==== RECORDS SUPPLIED

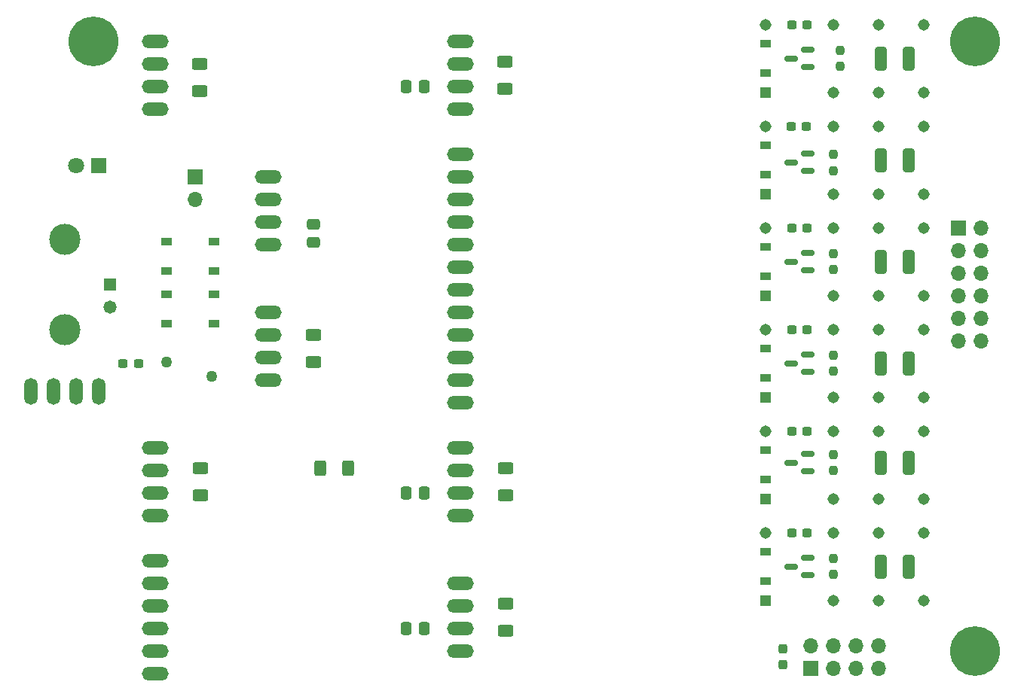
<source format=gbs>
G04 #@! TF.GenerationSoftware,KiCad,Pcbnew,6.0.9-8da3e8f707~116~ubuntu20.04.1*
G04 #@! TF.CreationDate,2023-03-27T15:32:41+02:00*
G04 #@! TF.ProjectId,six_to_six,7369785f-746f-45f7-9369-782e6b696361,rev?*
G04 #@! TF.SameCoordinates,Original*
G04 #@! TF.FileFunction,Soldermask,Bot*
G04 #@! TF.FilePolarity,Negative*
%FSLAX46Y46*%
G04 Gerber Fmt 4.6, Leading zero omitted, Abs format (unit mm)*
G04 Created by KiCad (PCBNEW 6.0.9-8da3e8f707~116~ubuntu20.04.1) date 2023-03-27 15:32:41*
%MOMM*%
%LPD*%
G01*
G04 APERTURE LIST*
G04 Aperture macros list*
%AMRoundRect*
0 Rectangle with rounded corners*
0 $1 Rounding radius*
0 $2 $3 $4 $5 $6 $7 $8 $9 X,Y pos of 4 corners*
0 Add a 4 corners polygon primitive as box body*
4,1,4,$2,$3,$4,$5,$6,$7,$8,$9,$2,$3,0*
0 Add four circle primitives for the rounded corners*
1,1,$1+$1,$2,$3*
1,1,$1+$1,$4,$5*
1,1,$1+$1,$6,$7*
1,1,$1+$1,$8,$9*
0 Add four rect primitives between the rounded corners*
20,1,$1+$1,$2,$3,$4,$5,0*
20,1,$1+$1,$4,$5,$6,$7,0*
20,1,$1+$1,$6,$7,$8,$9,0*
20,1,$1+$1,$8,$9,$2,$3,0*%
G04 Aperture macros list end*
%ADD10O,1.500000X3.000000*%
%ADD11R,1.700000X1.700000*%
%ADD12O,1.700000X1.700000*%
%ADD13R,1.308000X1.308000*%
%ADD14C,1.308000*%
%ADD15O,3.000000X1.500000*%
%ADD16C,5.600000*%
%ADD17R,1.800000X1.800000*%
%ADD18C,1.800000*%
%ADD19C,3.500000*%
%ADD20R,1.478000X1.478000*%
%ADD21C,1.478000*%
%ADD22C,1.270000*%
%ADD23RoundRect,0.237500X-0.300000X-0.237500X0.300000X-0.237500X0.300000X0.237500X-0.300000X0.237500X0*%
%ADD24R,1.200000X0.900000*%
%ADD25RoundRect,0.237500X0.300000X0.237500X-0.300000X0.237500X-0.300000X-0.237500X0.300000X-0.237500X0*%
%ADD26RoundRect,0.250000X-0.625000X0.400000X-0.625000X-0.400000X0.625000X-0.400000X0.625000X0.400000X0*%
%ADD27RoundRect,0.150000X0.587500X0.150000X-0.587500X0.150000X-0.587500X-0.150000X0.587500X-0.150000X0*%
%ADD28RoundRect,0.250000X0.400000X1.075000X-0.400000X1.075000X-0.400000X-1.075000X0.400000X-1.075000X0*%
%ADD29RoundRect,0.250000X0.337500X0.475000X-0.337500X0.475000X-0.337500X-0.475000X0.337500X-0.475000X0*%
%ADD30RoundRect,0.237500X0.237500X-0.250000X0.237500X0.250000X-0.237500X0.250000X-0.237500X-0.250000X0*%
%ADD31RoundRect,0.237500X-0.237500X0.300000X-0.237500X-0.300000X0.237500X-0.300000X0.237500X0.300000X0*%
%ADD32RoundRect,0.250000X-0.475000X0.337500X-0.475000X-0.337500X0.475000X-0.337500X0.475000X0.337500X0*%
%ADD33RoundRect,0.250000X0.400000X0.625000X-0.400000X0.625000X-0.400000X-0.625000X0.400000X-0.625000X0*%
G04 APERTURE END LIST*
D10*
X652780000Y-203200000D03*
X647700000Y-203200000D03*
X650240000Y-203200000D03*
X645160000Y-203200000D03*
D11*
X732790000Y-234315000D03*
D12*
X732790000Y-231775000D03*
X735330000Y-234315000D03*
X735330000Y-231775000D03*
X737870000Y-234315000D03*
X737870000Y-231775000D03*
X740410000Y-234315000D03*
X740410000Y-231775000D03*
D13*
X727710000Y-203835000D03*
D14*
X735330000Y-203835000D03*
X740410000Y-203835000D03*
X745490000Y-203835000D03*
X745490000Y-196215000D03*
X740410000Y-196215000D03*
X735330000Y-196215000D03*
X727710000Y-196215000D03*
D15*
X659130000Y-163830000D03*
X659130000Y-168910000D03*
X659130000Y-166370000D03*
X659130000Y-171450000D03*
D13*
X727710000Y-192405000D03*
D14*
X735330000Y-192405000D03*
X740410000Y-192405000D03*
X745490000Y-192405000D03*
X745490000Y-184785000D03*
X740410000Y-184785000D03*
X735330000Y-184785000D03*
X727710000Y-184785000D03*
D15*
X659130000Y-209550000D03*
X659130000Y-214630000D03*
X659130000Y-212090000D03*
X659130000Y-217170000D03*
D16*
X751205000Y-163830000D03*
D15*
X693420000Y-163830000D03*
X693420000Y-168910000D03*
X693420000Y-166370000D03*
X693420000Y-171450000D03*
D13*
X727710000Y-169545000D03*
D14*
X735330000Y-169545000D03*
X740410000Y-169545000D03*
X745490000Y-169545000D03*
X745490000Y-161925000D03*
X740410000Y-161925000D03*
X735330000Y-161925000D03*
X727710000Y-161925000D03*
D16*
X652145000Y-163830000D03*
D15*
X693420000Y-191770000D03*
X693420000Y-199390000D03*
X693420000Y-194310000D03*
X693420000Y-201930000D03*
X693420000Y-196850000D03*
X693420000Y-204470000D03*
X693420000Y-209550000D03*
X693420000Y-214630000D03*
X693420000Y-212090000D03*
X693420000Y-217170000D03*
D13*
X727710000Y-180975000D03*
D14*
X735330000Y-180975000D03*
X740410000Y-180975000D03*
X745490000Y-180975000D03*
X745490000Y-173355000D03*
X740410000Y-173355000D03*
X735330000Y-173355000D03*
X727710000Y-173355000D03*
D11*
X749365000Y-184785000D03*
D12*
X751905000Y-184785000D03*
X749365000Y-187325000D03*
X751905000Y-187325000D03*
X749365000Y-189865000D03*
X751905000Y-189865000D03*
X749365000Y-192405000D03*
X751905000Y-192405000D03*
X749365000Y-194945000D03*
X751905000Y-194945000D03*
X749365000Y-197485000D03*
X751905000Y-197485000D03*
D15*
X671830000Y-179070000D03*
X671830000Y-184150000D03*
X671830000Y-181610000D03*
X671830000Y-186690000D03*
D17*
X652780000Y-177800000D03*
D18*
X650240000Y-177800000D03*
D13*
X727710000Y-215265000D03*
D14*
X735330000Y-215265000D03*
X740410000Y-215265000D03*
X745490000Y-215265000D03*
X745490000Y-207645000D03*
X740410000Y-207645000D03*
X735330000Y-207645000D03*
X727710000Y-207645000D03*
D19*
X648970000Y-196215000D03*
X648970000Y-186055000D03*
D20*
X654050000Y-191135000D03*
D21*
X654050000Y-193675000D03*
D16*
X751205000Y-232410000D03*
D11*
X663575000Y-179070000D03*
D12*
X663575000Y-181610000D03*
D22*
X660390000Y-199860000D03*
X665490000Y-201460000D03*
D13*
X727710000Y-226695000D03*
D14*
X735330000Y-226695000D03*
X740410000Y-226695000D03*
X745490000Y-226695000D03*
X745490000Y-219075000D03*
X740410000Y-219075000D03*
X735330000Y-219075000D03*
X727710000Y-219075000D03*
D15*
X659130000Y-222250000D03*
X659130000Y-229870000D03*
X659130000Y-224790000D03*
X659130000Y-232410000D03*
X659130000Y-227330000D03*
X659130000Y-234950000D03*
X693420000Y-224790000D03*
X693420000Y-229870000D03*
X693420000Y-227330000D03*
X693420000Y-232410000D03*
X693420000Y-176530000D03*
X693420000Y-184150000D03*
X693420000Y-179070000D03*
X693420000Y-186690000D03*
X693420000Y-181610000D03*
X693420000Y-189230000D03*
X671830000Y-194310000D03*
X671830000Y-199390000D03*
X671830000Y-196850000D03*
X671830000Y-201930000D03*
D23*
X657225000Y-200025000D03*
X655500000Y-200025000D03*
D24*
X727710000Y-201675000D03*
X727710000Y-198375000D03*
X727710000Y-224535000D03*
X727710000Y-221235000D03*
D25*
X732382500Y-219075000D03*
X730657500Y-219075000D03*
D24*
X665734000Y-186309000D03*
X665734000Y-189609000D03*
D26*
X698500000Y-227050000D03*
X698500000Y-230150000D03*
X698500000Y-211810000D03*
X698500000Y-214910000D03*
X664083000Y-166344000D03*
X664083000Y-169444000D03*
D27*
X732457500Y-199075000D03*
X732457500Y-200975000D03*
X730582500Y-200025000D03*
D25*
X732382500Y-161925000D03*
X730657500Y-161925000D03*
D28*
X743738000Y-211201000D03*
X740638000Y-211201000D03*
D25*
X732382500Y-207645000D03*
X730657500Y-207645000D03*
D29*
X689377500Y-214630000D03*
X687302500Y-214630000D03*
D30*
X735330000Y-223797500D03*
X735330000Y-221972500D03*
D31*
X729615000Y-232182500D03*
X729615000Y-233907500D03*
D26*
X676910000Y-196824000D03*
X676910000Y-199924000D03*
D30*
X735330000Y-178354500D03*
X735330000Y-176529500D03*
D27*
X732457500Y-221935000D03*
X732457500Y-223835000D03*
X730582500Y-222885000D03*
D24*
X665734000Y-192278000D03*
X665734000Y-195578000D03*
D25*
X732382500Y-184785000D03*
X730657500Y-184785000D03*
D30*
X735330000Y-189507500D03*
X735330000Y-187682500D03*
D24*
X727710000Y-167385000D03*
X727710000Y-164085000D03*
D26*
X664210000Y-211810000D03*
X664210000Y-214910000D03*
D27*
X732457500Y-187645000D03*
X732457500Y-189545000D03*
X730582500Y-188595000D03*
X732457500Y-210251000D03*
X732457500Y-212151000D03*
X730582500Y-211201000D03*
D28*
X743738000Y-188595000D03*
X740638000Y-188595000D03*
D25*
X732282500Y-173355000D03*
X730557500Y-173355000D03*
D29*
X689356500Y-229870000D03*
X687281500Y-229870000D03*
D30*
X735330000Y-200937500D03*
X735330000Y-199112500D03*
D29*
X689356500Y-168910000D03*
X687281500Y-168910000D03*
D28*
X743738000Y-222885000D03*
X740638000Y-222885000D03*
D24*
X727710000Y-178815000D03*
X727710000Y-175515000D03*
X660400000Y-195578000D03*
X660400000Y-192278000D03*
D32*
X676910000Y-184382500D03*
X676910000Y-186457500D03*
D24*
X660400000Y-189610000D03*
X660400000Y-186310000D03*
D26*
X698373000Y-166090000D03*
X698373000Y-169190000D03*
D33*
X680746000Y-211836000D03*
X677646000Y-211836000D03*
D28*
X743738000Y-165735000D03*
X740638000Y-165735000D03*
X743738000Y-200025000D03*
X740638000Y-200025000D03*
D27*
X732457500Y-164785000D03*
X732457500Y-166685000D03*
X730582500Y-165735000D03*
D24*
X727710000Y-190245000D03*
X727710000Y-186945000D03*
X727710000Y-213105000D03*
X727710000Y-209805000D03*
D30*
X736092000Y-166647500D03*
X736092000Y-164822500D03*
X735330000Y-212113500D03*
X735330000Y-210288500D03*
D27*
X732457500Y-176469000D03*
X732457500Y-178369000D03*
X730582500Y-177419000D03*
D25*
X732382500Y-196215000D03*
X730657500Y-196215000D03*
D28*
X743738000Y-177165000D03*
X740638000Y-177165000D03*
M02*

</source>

========

■ **EXERCISE DESCRIPTION**: Nothing should appear in the answer except the lines above from the line with "X659130000Y-227330000D03*" through the line with "X693420000Y-186690000D03*", both included, written out exactly.

■ **THE COMPLETED TASK**:
X659130000Y-227330000D03*
X659130000Y-234950000D03*
X693420000Y-224790000D03*
X693420000Y-229870000D03*
X693420000Y-227330000D03*
X693420000Y-232410000D03*
X693420000Y-176530000D03*
X693420000Y-184150000D03*
X693420000Y-179070000D03*
X693420000Y-186690000D03*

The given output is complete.